After all has melted and left to cool.
Result of the 1st squeezing of 20 coconut for thick coconut milk. It took me nearly 1 ½ hours to go through it for the first squeezing.
OK .. I cheated and used the blender to make it easier to extract the coconut milk from the shredded coconut. It was still murder on my hand since I’m not used to the type of work required. Good thing that I only have to do it twice a year.
The first thick coconut milk batch goes into the kawah with a knotted pandan leave bunch and a handful of salt to be heated under a medium flame.
After about 2 hours, the coconut milk would start releasing coconut oil which signaled the start of the next stage.
The cooled sugar syrup is then strained through a fine sieve to remove any particles before added to the bubbling coconut milk mix. The resulting mixture is stirred using wooden cooking paddles to reincorporate the coconut milk and old with the sugar syrup. The whole thing it left on the fire until it starts to boil.
In the meantime, the coconut is squeezed for the second time to get a thinner coconut milk to be mixed in with the flour. I prefer to do the mixing by hand as you get to feel if there’s any flour bits that were not mixed together properly. The flour mixed is then strained through a fine sieve to ensure that there were no lumps. I also added a bit of rice flour into the mix so the end result would be easier to cut into pieces and not be as chewy when people bit into it.
Once the mixture in the kawah has started to bubble again, the flour mix is added to the kawah. At this point the whole mixture starts to thicken and the heat begins to cook the flour. This is when the back breaking effort of making dodol starts. You can’t stop stirring the dodol from this point onwards or you’ll end up with a dodol that has burnt bits in it which would be hard to bite into.
1 hour into the process – the dodol was still easy to stir and did not look slick to the eyes.
2 hours into the process – it starts getting harder to stir the dodol. You really had to start putting your backs into the process.
4 hours into the process – the total volume of the dodol seems to have reduced to half of what it was but weighs about 5 times from where it started.

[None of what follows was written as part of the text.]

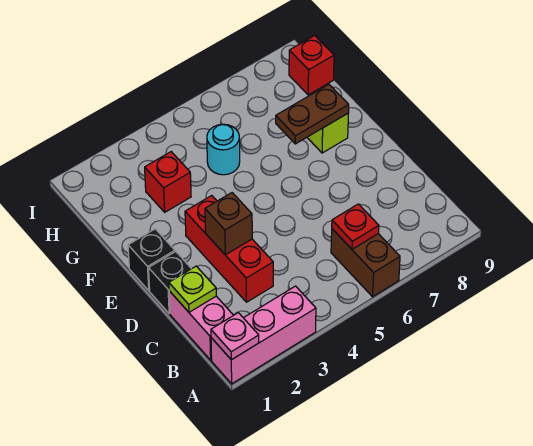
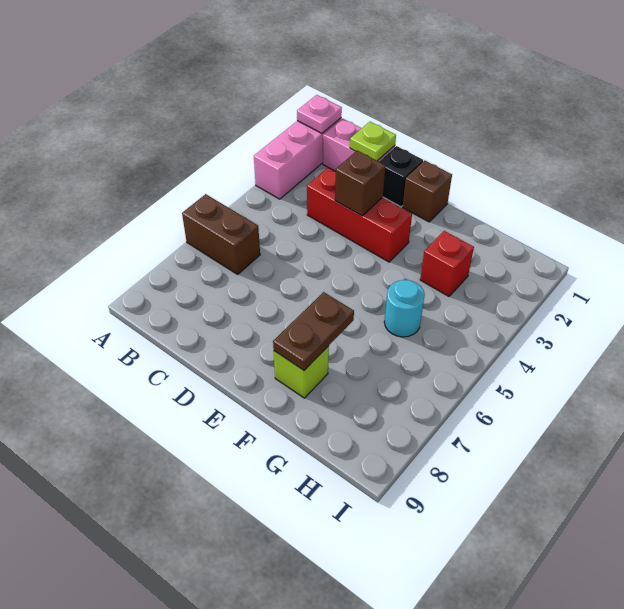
red plate B6 level 2 -> none
black brick E1 level 1 -> brown brick E1 level 1
red brick H9 level 1 -> none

5 hours into the process – the dodol looks shinier as coconut oil is released from the heated mixture. The more oil is released in the cooking process, the longer the dodol will last in storage.
6 hours into the process – a reasonable pool of pure coconut oil coming out from the dodol mixture that signaled that the dodol was ready to be taken off the fire. It took 6 of us working in 20 – 30 minute turns stirring the dodol mixture non-stop for 6 hours to finally get the end result. Fortunately we didn’t use a traditional wooden fire to cook it on or else would need to add at least another 4 hours for the cooking time.

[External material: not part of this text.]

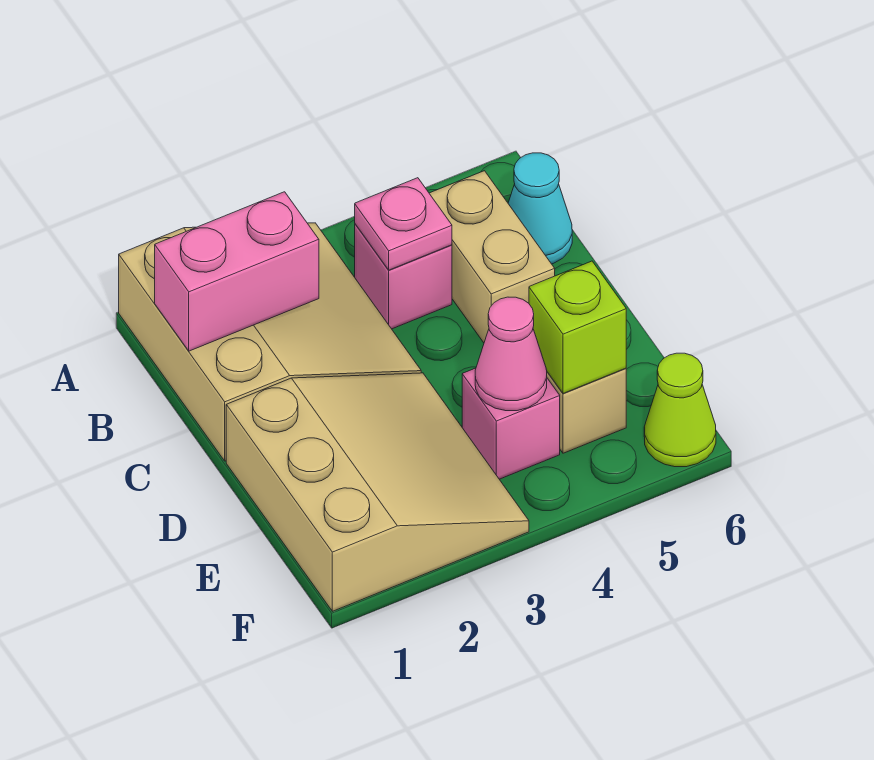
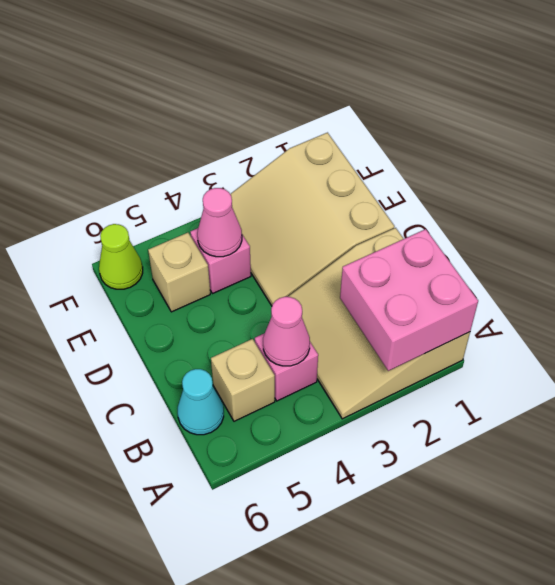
pink brick B1:B2 level 2 -> pink brick A1:B2 level 2
pink plate B4 level 2 -> pink cone B4 level 2
tan brick B5:C5 level 1 -> tan brick B5 level 1
lime brick E5 level 2 -> none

The amount of pure coconut oil collected after the process which would be used for cooking.
The dodol was then taken out of the kawah and put into a metal tray to cool down before it can be cut into bite sizes. It would continue to darken as it cooled down and more oil will be released during the process.
Completed dodol. Ready to be cut up into bite sizes and enjoyed as a traditional Hari Raya sweet treat.
Making the dodol was hard work but the end result is quite worth the effort. Not many people can say that they still make dodol the old fashion way. We also got to spend time together as a family to make it since it has to be a group affair instead of an individual effort. They may grumble at the beginning but every bite would be a reminder of how we came together as a family to make it. To say that I am proud of the end result it a bit of an understatement since to me the dodol itself was not just a sweet treat but also represented a link to our family past as well as a reaffirmation of our family bonds.
When I tell people that my dodol was made with love, I know I can really honestly tell them it was.